Your goal: Resume the forum thread below about dealing with staff at a local fish store, continuing it from the point where it stops.

Excerpted passage:
* * * * * * *

# How picky are you at your LFS?



## UnderseaGal (Mar 4, 2014)

Hi everyone,

I purchase most of my fish stuff at a LFS. The thing is, after going there so many times, I've come to "know" some of the people who work there, and I like some over others. There's one employee in particular (though they seem like a very nice person) - when I ask questions they always say I can do whatever and sometimes suggest things I don't think are right (e.g., keeping neon tetras in a 3g), or that I realize are not right when I get home (e.g., they said red cherry shrimp should be fine with a betta because bettas have upturned mouths... yeah those shrimp lasted like 6 minutes) (I always try to do some research before I go but sometimes when I get there I start having other ideas... haha). This person is also not great at getting fish out of the tank and this has led to some experiences that I think were stressful/harmful to the fish I ended up with (sometimes with negative health consequences). Like I said, this person is super nice and they always seem keen to help and in that sense the customer service is great, but it's sometimes a bit awkward to try to get helped by someone else (my experience with most others has been really great)...

Anyone else is picky about things like that at their LFS? What do you do when you get bad advice? I realize I'm sounding super judgy with this post but I'm willing to risk it because I truly would appreciate your insights!

* * * * * * *

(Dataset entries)
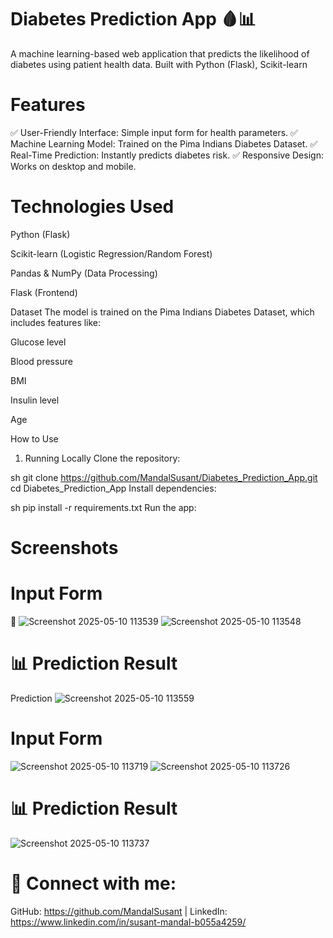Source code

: # Diabetes Prediction App 🩸📊
A machine learning-based web application that predicts the likelihood of diabetes using patient health data. Built with Python (Flask), Scikit-learn

# Features
✅ User-Friendly Interface: Simple input form for health parameters.
✅ Machine Learning Model: Trained on the Pima Indians Diabetes Dataset.
✅ Real-Time Prediction: Instantly predicts diabetes risk.
✅ Responsive Design: Works on desktop and mobile.

# Technologies Used
Python (Flask)

Scikit-learn (Logistic Regression/Random Forest)

Pandas & NumPy (Data Processing)

Flask (Frontend)


Dataset
The model is trained on the Pima Indians Diabetes Dataset, which includes features like:

Glucose level

Blood pressure

BMI

Insulin level

Age

How to Use
1. Running Locally
Clone the repository:

sh
git clone https://github.com/MandalSusant/Diabetes_Prediction_App.git
cd Diabetes_Prediction_App
Install dependencies:

sh
pip install -r requirements.txt
Run the app:



# Screenshots
# Input Form
📸 ![Screenshot 2025-05-10 113539](https://github.com/user-attachments/assets/40af835b-390c-4c99-b92a-3b25a4c9df62)
![Screenshot 2025-05-10 113548](https://github.com/user-attachments/assets/abcfca69-fae1-425f-957e-51c0f9f04b13)





# 📊 Prediction Result
Prediction
![Screenshot 2025-05-10 113559](https://github.com/user-attachments/assets/ff0d7951-12cd-4333-9d10-c22556ed3908)

# Input Form
![Screenshot 2025-05-10 113719](https://github.com/user-attachments/assets/24f51015-315e-4399-93ff-0f8414f9798a)
![Screenshot 2025-05-10 113726](https://github.com/user-attachments/assets/63e5ee7f-8f0a-4ee4-adff-7ba4a3ea9cb0)

# 📊 Prediction Result
![Screenshot 2025-05-10 113737](https://github.com/user-attachments/assets/f83abcaf-0dc7-4caa-9c31-b3beb68bca9d)


# 🔗 Connect with me:
GitHub: https://github.com/MandalSusant | LinkedIn: https://www.linkedin.com/in/susant-mandal-b055a4259/ 
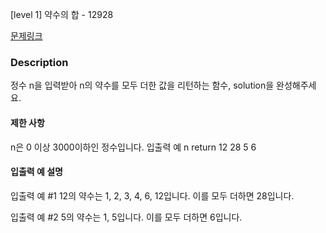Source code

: [level 1] 약수의 합 - 12928

[문제링크](https://school.programmers.co.kr/learn/courses/30/lessons/12928)

### Description

정수 n을 입력받아 n의 약수를 모두 더한 값을 리턴하는 함수, solution을 완성해주세요.

#### 제한 사항

n은 0 이상 3000이하인 정수입니다.
입출력 예
n return
12 28
5 6

#### 입출력 예 설명

입출력 예 #1
12의 약수는 1, 2, 3, 4, 6, 12입니다. 이를 모두 더하면 28입니다.

입출력 예 #2
5의 약수는 1, 5입니다. 이를 모두 더하면 6입니다.
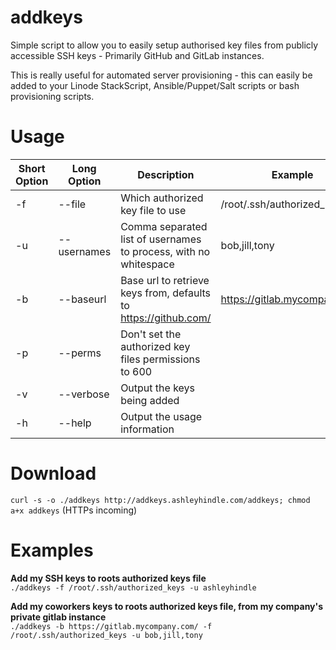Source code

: # addkeys
Simple script to allow you to easily setup authorised key files from publicly accessible SSH keys - Primarily GitHub and GitLab instances.

This is really useful for automated server provisioning - this can easily be added to your Linode StackScript, Ansible/Puppet/Salt scripts or bash provisioning scripts.

# Usage
| Short Option | Long Option | Description | Example |
| ------------ | ----------- | ----------- | ------- |
| -f | --file | Which authorized key file to use | /root/.ssh/authorized_keys |
| -u | --usernames | Comma separated list of usernames to process, with no whitespace | bob,jill,tony |
| -b | --baseurl | Base url to retrieve keys from, defaults to https://github.com/ | https://gitlab.mycompany.com |
| -p | --perms | Don't set the authorized key files permissions to 600 |  |
| -v | --verbose | Output the keys being added |  |
| -h | --help | Output the usage information |  |

# Download
`curl -s -o ./addkeys http://addkeys.ashleyhindle.com/addkeys; chmod a+x addkeys` (HTTPs incoming)

# Examples
**Add my SSH keys to roots authorized keys file**  
`./addkeys -f /root/.ssh/authorized_keys -u ashleyhindle`


**Add my coworkers keys to roots authorized keys file, from my company's private gitlab instance**  
`./addkeys -b https://gitlab.mycompany.com/ -f /root/.ssh/authorized_keys -u bob,jill,tony`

* * * * * * *

Reply:
Thanks!


----------



## datfish (Sep 7, 2012)

Just about the betta and shrimp, it various very much with each betta. I have one who won't let any invert live, another who doesn't eat shrimp but constantly nips snail eyes, and one who would hang out with amanos and ignore cherry shrimp. Also, for adding shrimp to a tank with potential predators you should feed them beforehand. While they're eating acclimate the shrimp, and then release them near the substrate. Don't let them float down from the top like food.

If I ever go to a chain fish store, like PetSmart, I just ask to net my own fish to ensure I can get the healthiest ones.


----------



## UnderseaGal (Mar 4, 2014)

Thanks for your input, datfish. It's a fair comment re: variable betta temperament - I guess my Poochie is just a big jerk.  And I did feed first and release the shrimp near the bottom, but even so, the little guys didn't stand a chance. I know there can be quite a bit of trial and error in this hobby and I totally accept that - I just want to make sure I maximize my trials and minimize my errors by getting good advice. 

Needless to say, nothing beats the forum for good advice...


----------



## maximusfish (Sep 2, 2014)

I am very "picky" seeing as these are living beings, and the hobby is not cheap. I try to support local independent businesses because I feel that they have the most invested in the hobby, are in it because they love fishkeeping, have a lot of knowledge and experience, and are most likely to want their customers to succeed with their tanks. When we first started we did the rounds of every store that sells fish within a half hour drive radius, checking out fish, plants, and talking to the staff. I found two independents that I return to consistently, always have good advice and good healthy fish and plants.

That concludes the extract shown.